Solicitor’s Approval Clauses
By Stewart Germann of Stewart Germann Law Office Franchising Lawyers at Auckland
Many agreements for sale and purchase of franchised businesses contain a solicitor's approval clause along the lines that "This agreement is conditional upon the approval of our solicitor in all respects".
The intention of such a clause is not simply to allow one party to cancel the agreement after they have signed it if they no longer wish to proceed. After signature of the agreement the party having the benefit of such a clause may "change its mind" and not wish to proceed with the transaction. He may try to tell his solicitor who has not seen the agreement to write to the other party cancelling the agreement on the basis that the solicitor's approval condition has not been fulfilled. The other party may object to the cancellation if no reason is given and the attempted cancellation could well be invalid.
In 2008 in the case of Reynish v Joyce the High Court held that a solicitor is entitled to refuse approval of an agreement if there are genuine legal reasons or impediments to the bargain which the parties have made.

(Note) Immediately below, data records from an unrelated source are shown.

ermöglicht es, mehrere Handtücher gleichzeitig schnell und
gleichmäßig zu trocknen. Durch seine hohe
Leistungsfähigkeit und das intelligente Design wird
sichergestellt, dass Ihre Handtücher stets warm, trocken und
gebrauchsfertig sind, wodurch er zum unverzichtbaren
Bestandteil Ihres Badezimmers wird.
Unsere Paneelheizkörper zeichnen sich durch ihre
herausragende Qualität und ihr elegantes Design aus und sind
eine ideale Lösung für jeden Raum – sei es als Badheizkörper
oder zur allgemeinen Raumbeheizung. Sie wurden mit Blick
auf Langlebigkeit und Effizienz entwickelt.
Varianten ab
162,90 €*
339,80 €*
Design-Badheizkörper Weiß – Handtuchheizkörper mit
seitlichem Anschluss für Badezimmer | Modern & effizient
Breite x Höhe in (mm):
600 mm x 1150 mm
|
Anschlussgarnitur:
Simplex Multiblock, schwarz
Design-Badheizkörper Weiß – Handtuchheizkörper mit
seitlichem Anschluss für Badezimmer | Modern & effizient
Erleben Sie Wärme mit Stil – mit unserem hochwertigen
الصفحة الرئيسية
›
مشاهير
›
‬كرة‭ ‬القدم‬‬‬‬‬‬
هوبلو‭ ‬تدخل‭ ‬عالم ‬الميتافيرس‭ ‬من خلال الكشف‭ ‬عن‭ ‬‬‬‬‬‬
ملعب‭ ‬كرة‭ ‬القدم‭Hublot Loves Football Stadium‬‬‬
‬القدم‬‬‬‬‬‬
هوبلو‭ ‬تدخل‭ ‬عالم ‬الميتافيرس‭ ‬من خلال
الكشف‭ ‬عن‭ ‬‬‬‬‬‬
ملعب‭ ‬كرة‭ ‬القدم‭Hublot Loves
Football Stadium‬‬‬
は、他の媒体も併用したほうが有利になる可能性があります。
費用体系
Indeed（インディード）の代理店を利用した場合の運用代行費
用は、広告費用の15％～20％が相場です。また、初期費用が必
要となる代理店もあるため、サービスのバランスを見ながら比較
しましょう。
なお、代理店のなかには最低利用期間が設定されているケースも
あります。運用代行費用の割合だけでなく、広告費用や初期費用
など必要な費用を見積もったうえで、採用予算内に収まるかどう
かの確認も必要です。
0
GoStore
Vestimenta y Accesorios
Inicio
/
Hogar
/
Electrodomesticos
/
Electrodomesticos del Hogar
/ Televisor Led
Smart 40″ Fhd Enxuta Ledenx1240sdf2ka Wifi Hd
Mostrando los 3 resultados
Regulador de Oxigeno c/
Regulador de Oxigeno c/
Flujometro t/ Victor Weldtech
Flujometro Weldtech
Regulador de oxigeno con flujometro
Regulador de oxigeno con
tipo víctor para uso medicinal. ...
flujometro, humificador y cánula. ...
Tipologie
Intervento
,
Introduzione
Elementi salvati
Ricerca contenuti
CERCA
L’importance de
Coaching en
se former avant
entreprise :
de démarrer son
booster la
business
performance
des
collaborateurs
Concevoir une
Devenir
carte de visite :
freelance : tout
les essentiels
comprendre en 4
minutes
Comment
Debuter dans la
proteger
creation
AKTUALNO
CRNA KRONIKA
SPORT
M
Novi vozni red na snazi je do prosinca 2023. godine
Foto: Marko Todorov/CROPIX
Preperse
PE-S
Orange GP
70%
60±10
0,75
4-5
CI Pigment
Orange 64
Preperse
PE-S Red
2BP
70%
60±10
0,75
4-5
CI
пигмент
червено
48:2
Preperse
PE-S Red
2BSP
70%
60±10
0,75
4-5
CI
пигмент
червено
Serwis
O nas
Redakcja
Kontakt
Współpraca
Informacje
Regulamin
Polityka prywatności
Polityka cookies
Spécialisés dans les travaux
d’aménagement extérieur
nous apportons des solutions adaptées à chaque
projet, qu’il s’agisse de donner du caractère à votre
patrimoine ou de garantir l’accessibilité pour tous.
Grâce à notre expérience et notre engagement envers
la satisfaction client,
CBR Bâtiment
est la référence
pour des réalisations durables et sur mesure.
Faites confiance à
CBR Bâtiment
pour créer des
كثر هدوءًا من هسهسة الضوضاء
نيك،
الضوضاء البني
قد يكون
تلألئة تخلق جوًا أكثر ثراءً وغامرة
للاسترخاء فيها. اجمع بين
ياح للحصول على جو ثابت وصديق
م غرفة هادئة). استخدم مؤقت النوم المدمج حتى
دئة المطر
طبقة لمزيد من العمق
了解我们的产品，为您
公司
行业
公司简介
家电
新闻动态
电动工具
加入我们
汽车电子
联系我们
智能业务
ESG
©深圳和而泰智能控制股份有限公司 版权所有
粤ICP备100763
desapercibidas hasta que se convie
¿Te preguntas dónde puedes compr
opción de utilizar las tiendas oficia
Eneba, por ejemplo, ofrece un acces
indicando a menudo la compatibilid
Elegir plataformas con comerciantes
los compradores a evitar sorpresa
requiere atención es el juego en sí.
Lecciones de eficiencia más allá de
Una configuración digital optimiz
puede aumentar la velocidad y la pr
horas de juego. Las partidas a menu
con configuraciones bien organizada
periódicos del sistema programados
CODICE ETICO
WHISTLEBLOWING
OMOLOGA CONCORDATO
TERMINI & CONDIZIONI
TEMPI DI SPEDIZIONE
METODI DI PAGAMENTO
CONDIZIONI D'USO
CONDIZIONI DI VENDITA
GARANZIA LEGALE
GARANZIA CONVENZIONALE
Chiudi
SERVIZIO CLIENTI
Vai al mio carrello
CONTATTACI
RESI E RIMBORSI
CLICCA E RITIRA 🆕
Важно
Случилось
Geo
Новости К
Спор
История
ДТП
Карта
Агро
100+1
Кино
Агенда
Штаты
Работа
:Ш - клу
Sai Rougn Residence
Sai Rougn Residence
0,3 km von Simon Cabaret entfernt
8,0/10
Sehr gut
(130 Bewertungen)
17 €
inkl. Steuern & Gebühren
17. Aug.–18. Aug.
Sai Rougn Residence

If you are not entirely sure that you want to enter into an agreement then don't sign it. If you want time to think about the transaction after signing the agreement you must have a specific clause drafted to cover this.
Therefore, if you want to purchase an existing franchise you should always ask your solicitor to approve any offer before you sign the agreement, and if you do not act prudently you could well cause yourself a major legal problem.